Mission London is a 2010 comedy film directed by Dimitar Mitovski and starring Alan Ford, Lee Nicholas Harris and Ralph Brown.

Plot
A concert to celebrate Bulgaria joining the EU is planned at the Embassy in London. Varadin, the new ambassador, is given the role of ensuring that the Queen attends. However a combination of corrupt staff, criminal gangs operating out of the kitchen, falling in love with a stripper and a little misunderstanding with a PR firm that provides look-alike royalties - the basic job turns into a chaotic nightmare.

Challenge 1:
Do these statements agree with the Mission London summary? Answer yes or no for each, and quote the deciding words. (a) The film came out in 2010. (b) The concert celebrates Bulgaria joining NATO. (c) Varadin is charged with making sure the Queen attends.
Challenge 2:
According to the Mission London summary, who directed the film?
Challenge 3:
Return the part of the Mission London summary that opens with the words containing "Mission London is" and closes with "a chaotic nightmare.".
The records that come next are separate material and have nothing to do with the Mission London summary.

Dataset entries:

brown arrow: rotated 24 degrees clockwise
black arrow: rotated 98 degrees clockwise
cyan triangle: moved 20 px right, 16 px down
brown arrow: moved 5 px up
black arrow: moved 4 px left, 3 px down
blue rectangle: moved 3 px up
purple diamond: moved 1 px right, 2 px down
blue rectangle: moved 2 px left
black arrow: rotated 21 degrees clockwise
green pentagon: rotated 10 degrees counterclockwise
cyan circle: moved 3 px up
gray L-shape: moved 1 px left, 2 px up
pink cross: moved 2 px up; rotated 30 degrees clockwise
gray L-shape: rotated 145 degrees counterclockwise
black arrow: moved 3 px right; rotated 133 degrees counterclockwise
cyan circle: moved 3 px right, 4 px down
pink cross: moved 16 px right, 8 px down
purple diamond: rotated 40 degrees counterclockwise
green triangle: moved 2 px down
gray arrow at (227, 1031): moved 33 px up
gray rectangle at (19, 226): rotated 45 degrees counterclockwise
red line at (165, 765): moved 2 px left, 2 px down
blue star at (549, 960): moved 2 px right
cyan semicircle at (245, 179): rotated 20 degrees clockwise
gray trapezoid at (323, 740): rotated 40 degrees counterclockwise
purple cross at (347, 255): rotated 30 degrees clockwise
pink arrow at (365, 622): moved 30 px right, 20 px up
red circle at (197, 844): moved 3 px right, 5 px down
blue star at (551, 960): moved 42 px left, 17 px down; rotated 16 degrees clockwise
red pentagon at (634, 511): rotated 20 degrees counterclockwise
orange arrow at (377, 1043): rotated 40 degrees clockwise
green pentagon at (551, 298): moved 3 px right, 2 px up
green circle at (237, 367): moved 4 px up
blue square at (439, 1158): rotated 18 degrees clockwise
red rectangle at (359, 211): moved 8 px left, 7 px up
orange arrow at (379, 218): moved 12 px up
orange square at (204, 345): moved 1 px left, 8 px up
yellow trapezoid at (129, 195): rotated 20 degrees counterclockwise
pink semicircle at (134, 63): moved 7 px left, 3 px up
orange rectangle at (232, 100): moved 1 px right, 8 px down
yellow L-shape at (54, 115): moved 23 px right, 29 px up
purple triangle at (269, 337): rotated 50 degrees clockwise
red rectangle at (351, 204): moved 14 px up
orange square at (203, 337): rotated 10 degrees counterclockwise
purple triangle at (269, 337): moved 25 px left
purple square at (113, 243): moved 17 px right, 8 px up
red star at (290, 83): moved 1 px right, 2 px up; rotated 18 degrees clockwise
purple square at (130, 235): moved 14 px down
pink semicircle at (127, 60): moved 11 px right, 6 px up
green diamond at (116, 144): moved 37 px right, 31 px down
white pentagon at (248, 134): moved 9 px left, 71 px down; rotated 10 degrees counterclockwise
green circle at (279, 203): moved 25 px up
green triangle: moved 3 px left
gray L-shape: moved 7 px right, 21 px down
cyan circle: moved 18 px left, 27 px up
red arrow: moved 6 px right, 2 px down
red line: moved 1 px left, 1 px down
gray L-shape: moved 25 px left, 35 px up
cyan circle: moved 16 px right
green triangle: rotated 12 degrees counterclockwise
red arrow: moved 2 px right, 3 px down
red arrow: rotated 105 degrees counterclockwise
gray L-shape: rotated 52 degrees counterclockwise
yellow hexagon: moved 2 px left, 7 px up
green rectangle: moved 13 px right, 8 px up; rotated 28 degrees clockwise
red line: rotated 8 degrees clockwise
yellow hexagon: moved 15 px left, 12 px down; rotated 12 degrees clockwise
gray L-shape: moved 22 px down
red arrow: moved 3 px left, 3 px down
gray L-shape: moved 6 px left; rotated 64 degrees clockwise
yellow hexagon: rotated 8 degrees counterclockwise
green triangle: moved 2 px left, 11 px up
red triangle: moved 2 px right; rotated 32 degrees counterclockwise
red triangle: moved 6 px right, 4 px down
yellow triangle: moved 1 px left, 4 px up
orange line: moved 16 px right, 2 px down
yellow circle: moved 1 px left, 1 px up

Exercise output 1:
(a) Yes: "a 2010 comedy film"
(b) No: "celebrate Bulgaria joining the EU"
(c) Yes: "is given the role of ensuring that the Queen attends"

Exercise output 2:
Dimitar Mitovski

Exercise output 3:
Mission London is a 2010 comedy film directed by Dimitar Mitovski and starring Alan Ford, Lee Nicholas Harris and Ralph Brown.

Plot
A concert to celebrate Bulgaria joining the EU is planned at the Embassy in London. Varadin, the new ambassador, is given the role of ensuring that the Queen attends. However a combination of corrupt staff, criminal gangs operating out of the kitchen, falling in love with a stripper and a little misunderstanding with a PR firm that provides look-alike royalties - the basic job turns into a chaotic nightmare.